Something that heals you. Several came to mind, and she chose one at random: Laurie’s Song, by Copland.
She imagined herself in a practice room–no, onstage–and she heard the imaginary piano accompaniment begin, and she sang. And something was different about it. Her words had weight; the notes rippled in the air with a tangible pressure. Her eyes closed, she tried to discover where this feeling came from, what it meant. She concentrated on keeping pitch, on her breathing, her rhythm, the flow and line, the diction–all the little things that made the music. She made the music, and the music carried her. It struck her with an emotional force that she had rarely experienced before. It moved her, and she sensed it moving others.
The sensation was remarkable, but not unfamiliar. She felt this way on rare occasions when performing, but now the sensation was amplified, concentrated, distilled. It left her breathless when she at last finished.
“Lovely!” Elmer declared almost as soon as she had finished, which broke the mood somewhat.
“Very good, dear,” said Amelia. “That was a great help.”
Amelia had stood and now began straightening her jacket. She looked exhausted, but no longer tense with pain.
“What…? Are you…”
“I’m fine, dear, or I will be, thanks to you. The effects of the breaking are still fairly weak, it seems, but the bleeding has stopped. I feel much better.”

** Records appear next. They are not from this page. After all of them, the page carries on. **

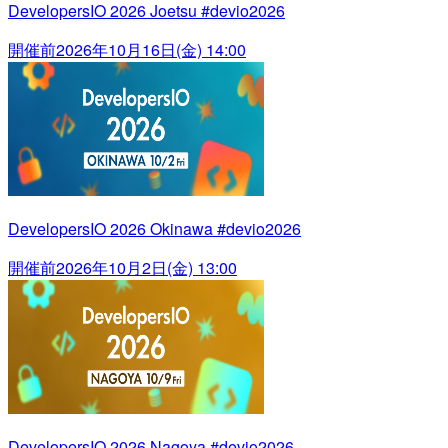
DevelopersIO 2026 Joetsu #devio2026
開催前
2026年10月16日(金) 14:00
DevelopersIO 2026 Okinawa #devio2026
開催前
2026年10月2日(金) 13:00
DevelopersIO 2026 Nagoya #devio2026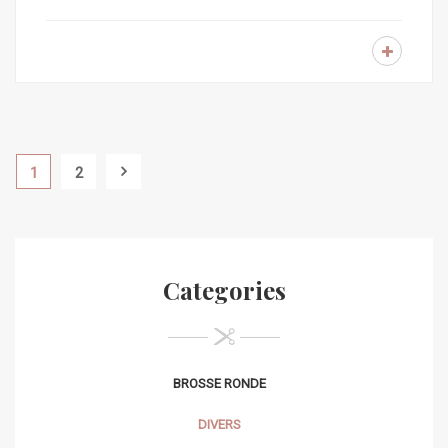
1
2
Categories
BROSSE RONDE
DIVERS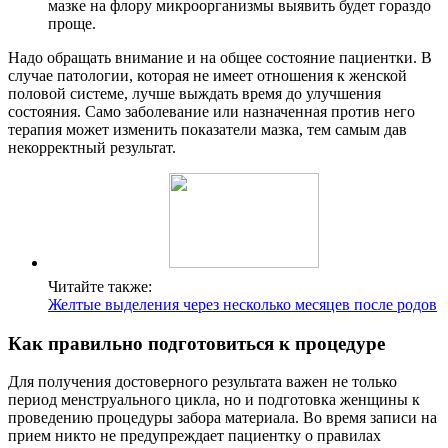
мазке на флору микроорганизмы выявить будет гораздо
проще.
Надо обращать внимание и на общее состояние пациентки. В
случае патологии, которая не имеет отношения к женской
половой системе, лучше выждать время до улучшения
состояния. Само заболевание или назначенная против него
терапия может изменить показатели мазка, тем самым дав
некорректный результат.
Читайте также:
Желтые выделения через несколько месяцев после родов
Как правильно подготовиться к процедуре
Для получения достоверного результата важен не только
период менструального цикла, но и подготовка женщины к
проведению процедуры забора материала. Во время записи на
прием никто не предупреждает пациентку о правилах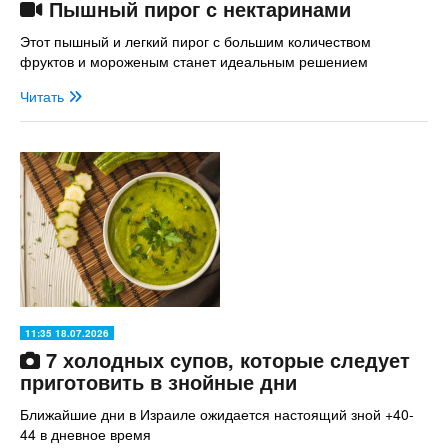
Пышный пирог с нектаринами
Этот пышный и легкий пирог с большим количеством
фруктов и мороженым станет идеальным решением
Читать
11:35 18.07.2026
7 холодных супов, которые следует
приготовить в знойные дни
Ближайшие дни в Израиле ожидается настоящий зной +40-
44 в дневное время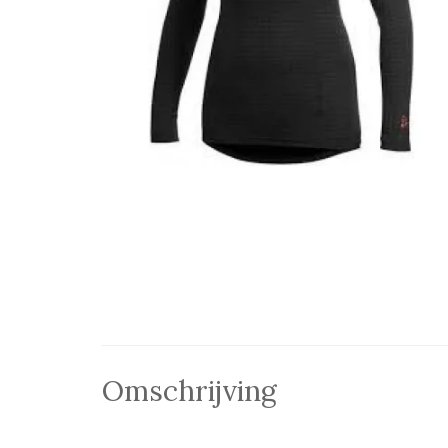
Omschrijving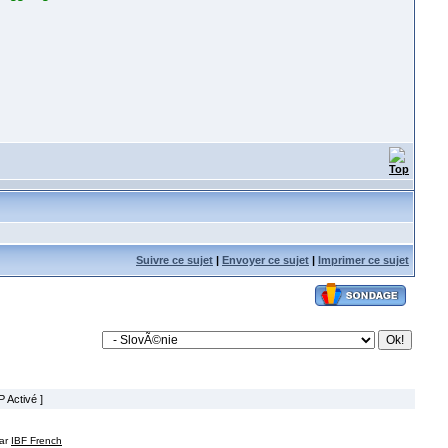
Suivre ce sujet
|
Envoyer ce sujet
|
Imprimer ce sujet
 Activé ]
par
IBF French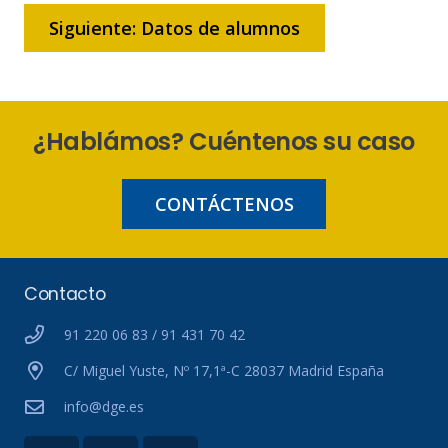
Siguiente: Datos de alumnos
¿Hablámos? Cuéntenos su caso
CONTÁCTENOS
Contacto
91 220 06 83 / 91 431 70 42
C/ Miguel Yuste, Nº 17,1ª-C 28037 Madrid España
info@dge.es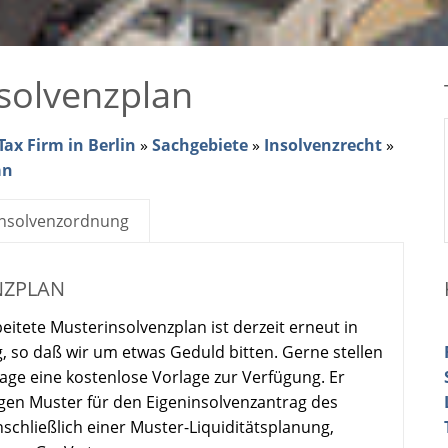
solvenzplan
ax Firm in Berlin
»
Sachgebiete
»
Insolvenzrecht
»
an
Insolvenzordnung
NZPLAN
eitete Musterinsolvenzplan ist derzeit erneut in
g, so daß wir um etwas Geduld bitten. Gerne stellen
rage eine kostenlose Vorlage zur Verfügung. Er
tigen Muster für den Eigeninsolvenzantrag des
chließlich einer Muster-Liquiditätsplanung,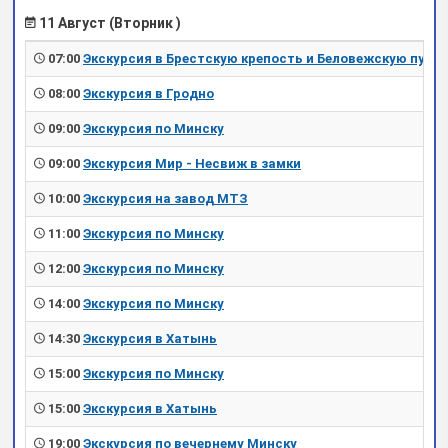
11 Август (Вторник )
07:00
Экскурсия в Брестскую крепость и Беловежскую пущу
08:00
Экскурсия в Гродно
09:00
Экскурсия по Минску
09:00
Экскурсия Мир - Несвиж в замки
10:00
Экскурсия на завод МТЗ
11:00
Экскурсия по Минску
12:00
Экскурсия по Минску
14:00
Экскурсия по Минску
14:30
Экскурсия в Хатынь
15:00
Экскурсия по Минску
15:00
Экскурсия в Хатынь
19:00
Экскурсия по вечернему Минску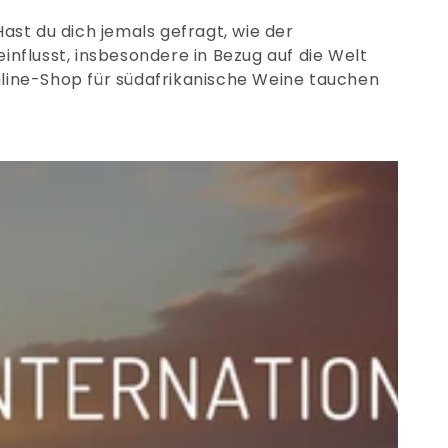
ast du dich jemals gefragt, wie der
influsst, insbesondere in Bezug auf die Welt
line-Shop für südafrikanische Weine tauchen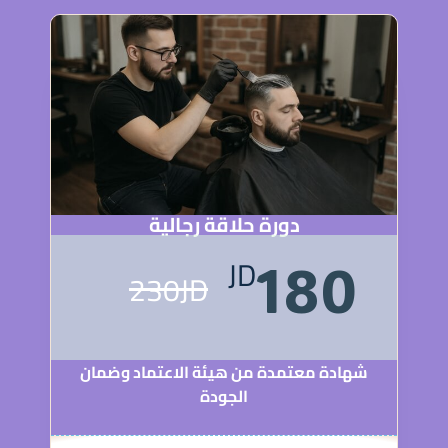
دورة حلاقة رجالية
JD
180
230JD
شهادة معتمدة من هيئة الاعتماد وضمان
الجودة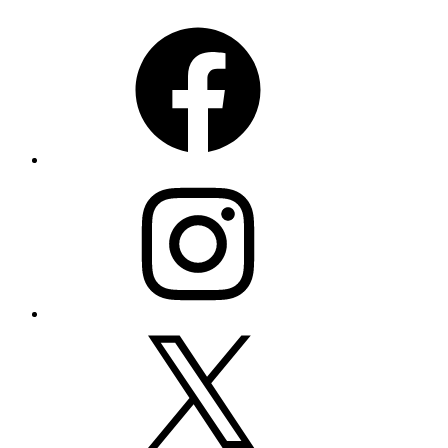
Facebook
Instagram
X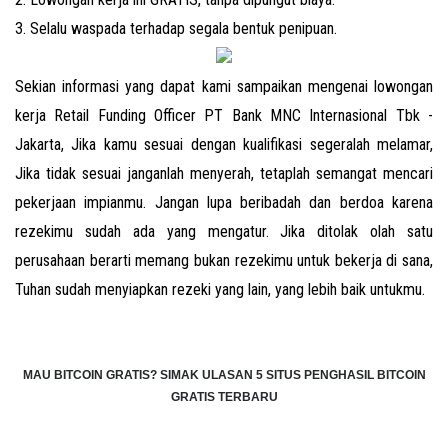
3. Selalu waspada terhadap segala bentuk penipuan.
Sekian informasi yang dapat kami sampaikan mengenai lowongan
kerja Retail Funding Officer PT Bank MNC Internasional Tbk -
Jakarta, Jika kamu sesuai dengan kualifikasi segeralah melamar,
Jika tidak sesuai janganlah menyerah, tetaplah semangat mencari
pekerjaan impianmu. Jangan lupa beribadah dan berdoa karena
rezekimu sudah ada yang mengatur. Jika ditolak olah satu
perusahaan berarti memang bukan rezekimu untuk bekerja di sana,
Tuhan sudah menyiapkan rezeki yang lain, yang lebih baik untukmu.
MAU BITCOIN GRATIS?
SIMAK ULASAN 5 SITUS PENGHASIL BITCOIN
GRATIS TERBARU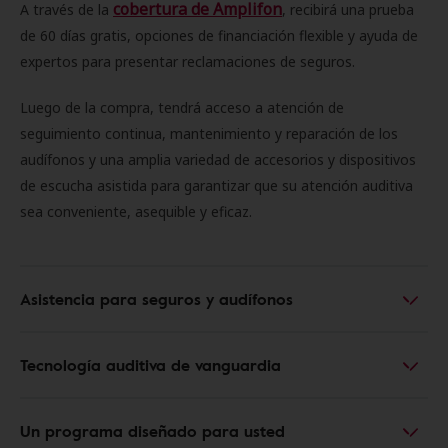
cobertura de Amplifon
A través de la
, recibirá una prueba
de 60 días gratis, opciones de financiación flexible y ayuda de
expertos para presentar reclamaciones de seguros.
Luego de la compra, tendrá acceso a atención de
seguimiento continua, mantenimiento y reparación de los
audífonos y una amplia variedad de accesorios y dispositivos
de escucha asistida para garantizar que su atención auditiva
sea conveniente, asequible y eficaz.
Asistencia para seguros y audífonos
Tecnología auditiva de vanguardia
Un programa diseñado para usted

AJ looked at Liz next, sprawled out on the sunny grass. Then she took her first good pass at their surroundings. It was a hilltop, and a grassy one, but the rest had changed. No golf course. A partly cloudy sky overhung a hilly green landscape of verdant grasses and patchy clumps of trees. From this vantage she spotted several rural farmhouses and a small town between hills in the distance.
“Where have you taken us, Elmer?” Amelia asked.
“Oh, not too far,” said Elmer. “West, somewhere.”
West, somewhere. It did look like the Midwest. Somewhere. Distant cattle grazed beside freshly plowed fields.
AJ took some time to make Lizzy comfortable. She pulled off the wet blanket and jacket and laid her out in the warm sunlight to dry. She removed Lizzy’s shoes and socks. The girl had a few bruises developing, and her phone was in her pocket.
AJ then sat and turned to face Amelia Shape and Elmer Sky. “We have to talk,” she told them. Elmer seemed delighted at this prospect; Amelia sighed in resignation.